* _Records provided_
*****

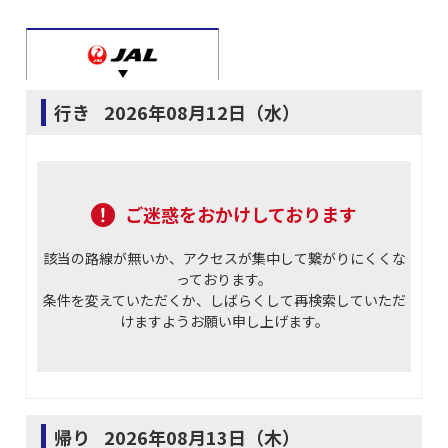
行き
2026年08月12日（水）
ご迷惑をおかけしております
該当の路線が無いか、アクセスが集中して繋がりにくくな
っております。
条件を変えていただくか、しばらくして再検索していただ
けますようお願い申し上げます。
帰り
2026年08月13日（木）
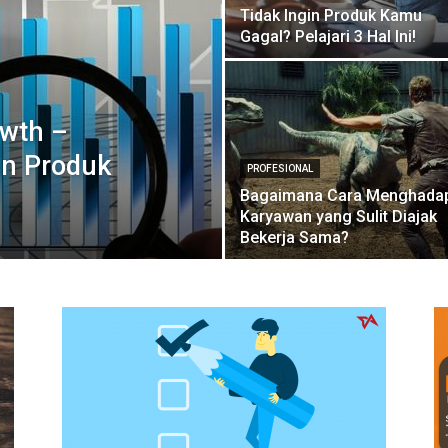
Tidak Ingin Produk Kamu
Gagal? Pelajari 3 Hal Ini!
owth –
n Produk
PROFESIONAL
Bagaimana Cara Menghada
Karyawan yang Sulit Diajak
Bekerja Sama?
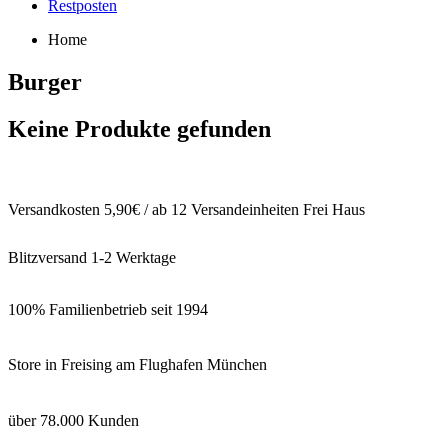
Restposten
Home
Burger
Keine Produkte gefunden
Versandkosten 5,90€ / ab 12 Versandeinheiten Frei Haus
Blitzversand 1-2 Werktage
100% Familienbetrieb seit 1994
Store in Freising am Flughafen München
über 78.000 Kunden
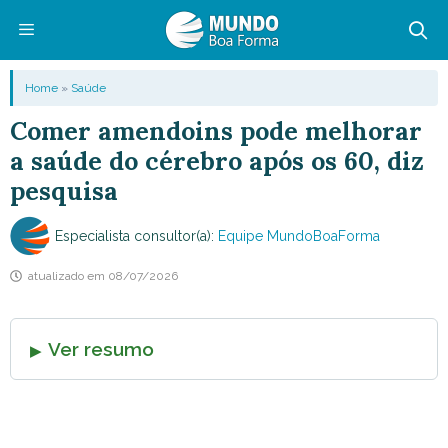
Pular
para
o
Menu
Home
»
Saúde
conteúdo
Comer amendoins pode melhorar
a saúde do cérebro após os 60, diz
pesquisa
Especialista consultor(a):
Equipe MundoBoaForma
atualizado em
08/07/2026
Ver resumo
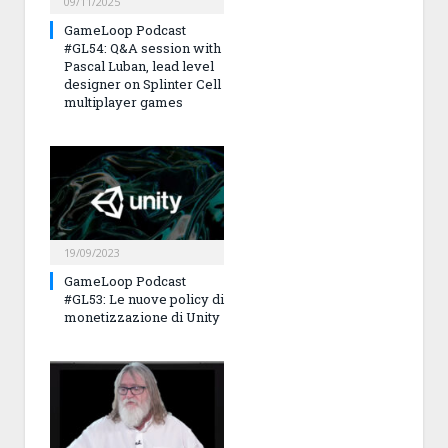
09/11/2025
GameLoop Podcast
#GL54: Q&A session with
Pascal Luban, lead level
designer on Splinter Cell
multiplayer games
19/09/2023
GameLoop Podcast
#GL53: Le nuove policy di
monetizzazione di Unity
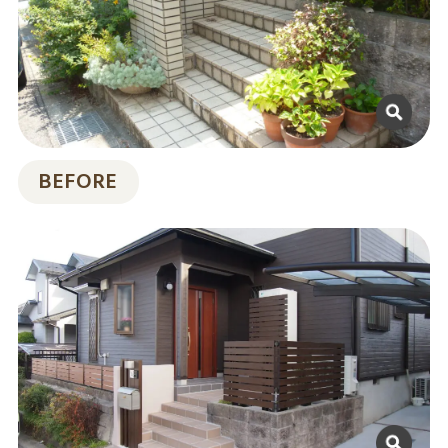
BEFORE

*****

* _Exercise_
Say again, word for word, the lines beginning at the top of the data and ending with the line that has "Keine Produkte gefunden". Skip the pictures.

* _Task output_
行き
2026年08月12日（水）
ご迷惑をおかけしております
該当の路線が無いか、アクセスが集中して繋がりにくくな
っております。
条件を変えていただくか、しばらくして再検索していただ
けますようお願い申し上げます。
帰り
2026年08月13日（木）
Tidak Ingin Produk Kamu
Gagal? Pelajari 3 Hal Ini!
owth –
n Produk
PROFESIONAL
Bagaimana Cara Menghada
Karyawan yang Sulit Diajak
Bekerja Sama?
Restposten
Home
Burger
Keine Produkte gefunden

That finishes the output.